Earlier in the day, the release said, Lujan Grisham ordered state flags to half-staff to commemorate George Floyd and "all other victims of systemic racism and police violence."
Ortiz y Pino said the pandemic should have forced a high-level, public discussion about New Mexico's incarceration rates for nonwhite and drug offenders — "things people would not have even gone to jail for if they were white, let alone prison."
"I am hesitant to say the governor doesn't want to appear soft, but that has been the case for every governor here," he said. "But at this point, I still don't sense any real momentum from the administration on releasing people."
Donatelli points out that nonwhite people are at particularly high risk if they contract COVID-19.
"You have a high percentage of at-risk populations" in prisons, he said, adding that nonwhite people have higher indicators for poor health than whites.
Between hepatitis C, diabetes, poor diets in prison, obesity and other issues, it's a recipe for illness and even death, Donatelli said.
"I just wish the governor would tour one of these facilities and see the men and women stacked up in close quarters and know that social distancing is impossible," he said. "All it takes is one staff member to come in who's positive, and it will be nuclear in these populations. I'm just holding my breath every day."
Donatelli's fears came true over the past two weeks.

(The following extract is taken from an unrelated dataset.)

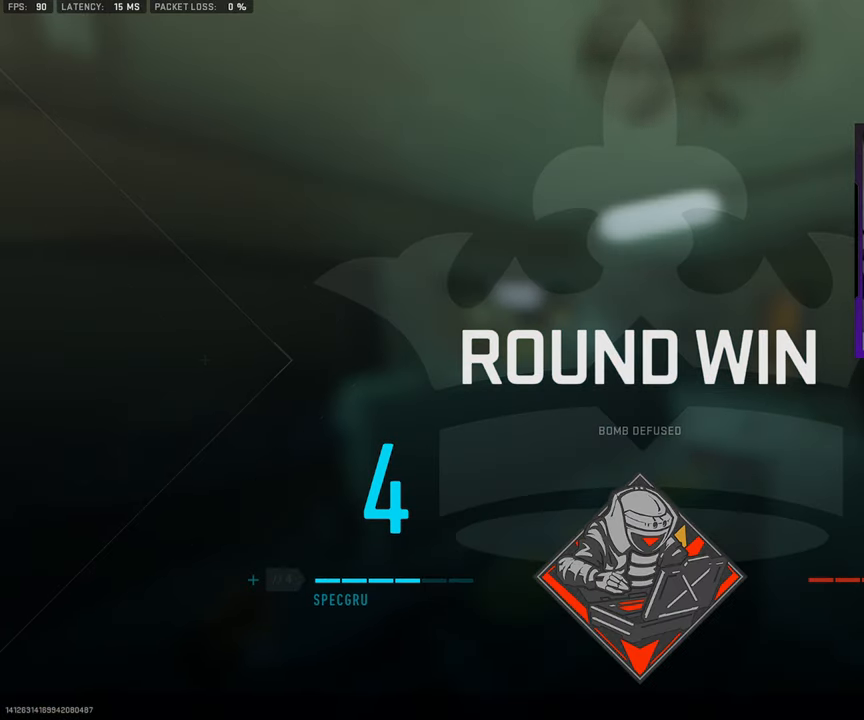
{"buttons": [], "left_stick": "up", "right_stick": "center", "events": []}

On June 1, the state announced the first death of a prison inmate from COVID-19 — an inmate who had been housed at the Otero County Prison Facility. The next day, officials announced 116 new cases of the coronavirus in the state's portion of the privately run prison.
Today, the total number of prison inmates who have tested positive stands at 224, according to the governor's office, in addition to the 385 federal detainees in New Mexico who have tested positive.

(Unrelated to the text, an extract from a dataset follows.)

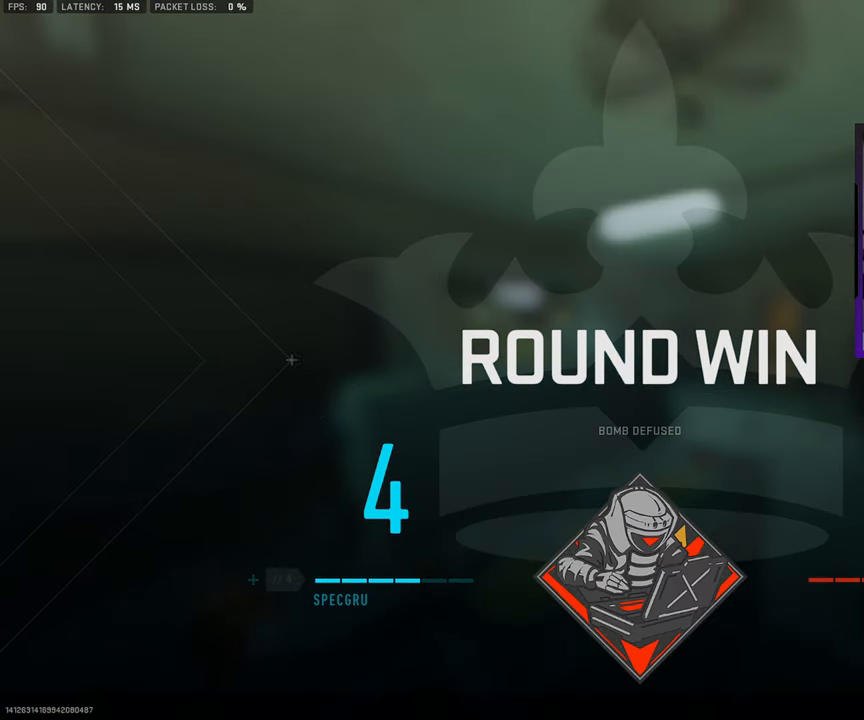
{"buttons": [], "left_stick": "up", "right_stick": "center", "events": []}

In emailed responses to questions for this story, Stelnicki made it clear the governor is not considering controlled release to ease prison populations.
The Legislature, he said, has never properly funded the reentry programs necessary to make the program effective and that the governor's executive order provides for a "safe place" for released inmates to go after release.
The order requires only a "parole plan" for people within 30 days of the end of their sentence who meet certain criteria, such as not being convicted of violent crimes, some DWI offenses and other exclusions.
Stelnicki said commuting sentences under the executive order is the safest way to release people during the pandemic. That's because, in part, community corrections programs are not funded, he said.
Donatelli wondered why the administration, during two legislative sessions, has not asked the Legislature to fund programs under the law.
"Don't they get to submit a budget every year?" he said. "Why have they not asked for the money to fund this infrastructure? And in any case, Community Corrections does not require these programs anyway, if you read the statute. Plus, all of these people are going to get out eventually anyway, and they're all going to the same place: parole. It makes no sense to delay that during a pandemic."
This story first appeared at New Mexico In Depth, a SFR partner.